When he thought I should be more patient, he had me start an herb garden for the restaurant. When he thought I should learn to get along with people I don’t like, he made Ursula the executive chef of Markham’s kitchen and demoted me to sous chef, her second in command. He had other reasons for demoting me, like the fact that I’d had my heart broken and couldn’t manage the kitchen, and that I had stopped eating animals, but getting along was the “life lesson” reason.
I killed everything but the rosemary, and I quit the restaurant altogether after enduring Ursula’s one-upmanship, tantrums, and general crabbiness for seven months, but his lessons worked. I had learned both patience and how to get along with others. Whoever Mitch hired to manage Markham’s, I would roll with it.
“How is Trevor handling his demotion back to sous?” I asked.
Trevor Shaw is Ursula’s twenty-five-year-old sous chef and sometimes paramour who had taken over the kitchen during Ursula’s brief stint as an inmate. He kept Markham’s running during one of the worst times in its history.
“He’ll be fine,” Mitch said, breaking and tossing another cracker.
“I hope Ursula is treating him like the hero he is. I haven’t had a chance to tell you how he came through. I saw him in action. He’s got the chops to run his own kitchen.”
“And he’s a pretty good cook, according to Jamie Sherwood’s review.”
“Trevor deserves a raise.”
“Already done. And I’m naming a drink after him.”
Mitch is always naming drinks after people. It’s a way to get customers and their friends and family into the restaurant. And it’s an easy way for a bartender or f
ood server to build rapport when someone asks, “Why do they call it a Harvey Wallbanger?” No one ever asks about a Cosmopolitan or a Manhattan.
If Mitch likes you, he’ll give the drink your name—say, the Lance Armstrong, or, if the honoree is shy about such things, Yellow Jersey. If you complain that his prices are outrageous for such paltry portions, you get the Hair on Ann Richards’s Chest.

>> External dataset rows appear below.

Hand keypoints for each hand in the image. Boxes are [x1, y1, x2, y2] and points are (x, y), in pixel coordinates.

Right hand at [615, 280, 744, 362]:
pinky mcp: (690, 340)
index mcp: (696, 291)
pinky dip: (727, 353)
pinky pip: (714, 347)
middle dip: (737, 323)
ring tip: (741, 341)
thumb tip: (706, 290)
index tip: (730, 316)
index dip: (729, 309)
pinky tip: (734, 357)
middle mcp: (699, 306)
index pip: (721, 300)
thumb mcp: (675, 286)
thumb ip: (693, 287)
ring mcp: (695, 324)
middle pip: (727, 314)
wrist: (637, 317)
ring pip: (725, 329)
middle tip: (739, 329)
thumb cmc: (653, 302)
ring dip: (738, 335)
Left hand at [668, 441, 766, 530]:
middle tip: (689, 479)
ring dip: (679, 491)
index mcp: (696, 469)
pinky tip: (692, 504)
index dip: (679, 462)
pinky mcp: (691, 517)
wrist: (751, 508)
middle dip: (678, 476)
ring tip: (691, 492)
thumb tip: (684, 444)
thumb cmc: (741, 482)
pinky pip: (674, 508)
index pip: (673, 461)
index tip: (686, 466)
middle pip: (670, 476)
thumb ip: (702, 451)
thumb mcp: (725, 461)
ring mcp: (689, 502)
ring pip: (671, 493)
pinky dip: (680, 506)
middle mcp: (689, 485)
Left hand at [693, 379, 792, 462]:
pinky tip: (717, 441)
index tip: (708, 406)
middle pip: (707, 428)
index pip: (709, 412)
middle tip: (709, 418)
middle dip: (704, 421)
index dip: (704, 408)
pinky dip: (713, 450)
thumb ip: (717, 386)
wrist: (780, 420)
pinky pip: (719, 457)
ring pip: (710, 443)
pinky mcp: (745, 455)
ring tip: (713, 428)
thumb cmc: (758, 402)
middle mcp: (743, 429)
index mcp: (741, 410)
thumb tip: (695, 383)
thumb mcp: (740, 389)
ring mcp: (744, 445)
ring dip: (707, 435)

Mitch had never named a drink after me. Or Ursula, I thought smugly. “What’s in it?” I asked.
“I’ll leave that up to you,” Mitch said, standing up. “Come by the restaurant tomorrow and work your usual magic.”
I started to protest that I would be busy with inspections morning, noon, and night, but was again caught by habit rather than fact. I had nothing to do the next day. “How does Trevor’s Treat sound?” I said.
“I like it.” He squeezed my shoulder on his way into the house. “Can you stay for meatloaf, honey?”
He always forgets that I don’t eat meat. “I’m meeting Jamie for lunch.”
He stopped in the doorway, Dolce and Gabbana each getting a snoutful of hairy shin. “Are you two back together?”
During recovery from a recent surgery to put a stent in my father’s heart, he had started singing. The doctors told us that surgical patients sometimes show an interest or even an aptitude for things they had never done before, like singing or pantomime or air guitar. So I could believe that Mitch’s sudden interest in my relationship with my ex-boyfriend was a similar result of the surgery, or I could scan the sky for winged pigs.
“We’re on a slow mend,” I said.
He entered the house, singing, “‘When the moon hits your eye like a big pizza pie…’”
seven
I had recently inspected a restaurant near my father’s house that served raw vegan food and knew that the kitchen was sanitary. I called Jamie from Mitch’s driveway to suggest we meet there. “Have you reviewed Awstin Rawsome?” I asked.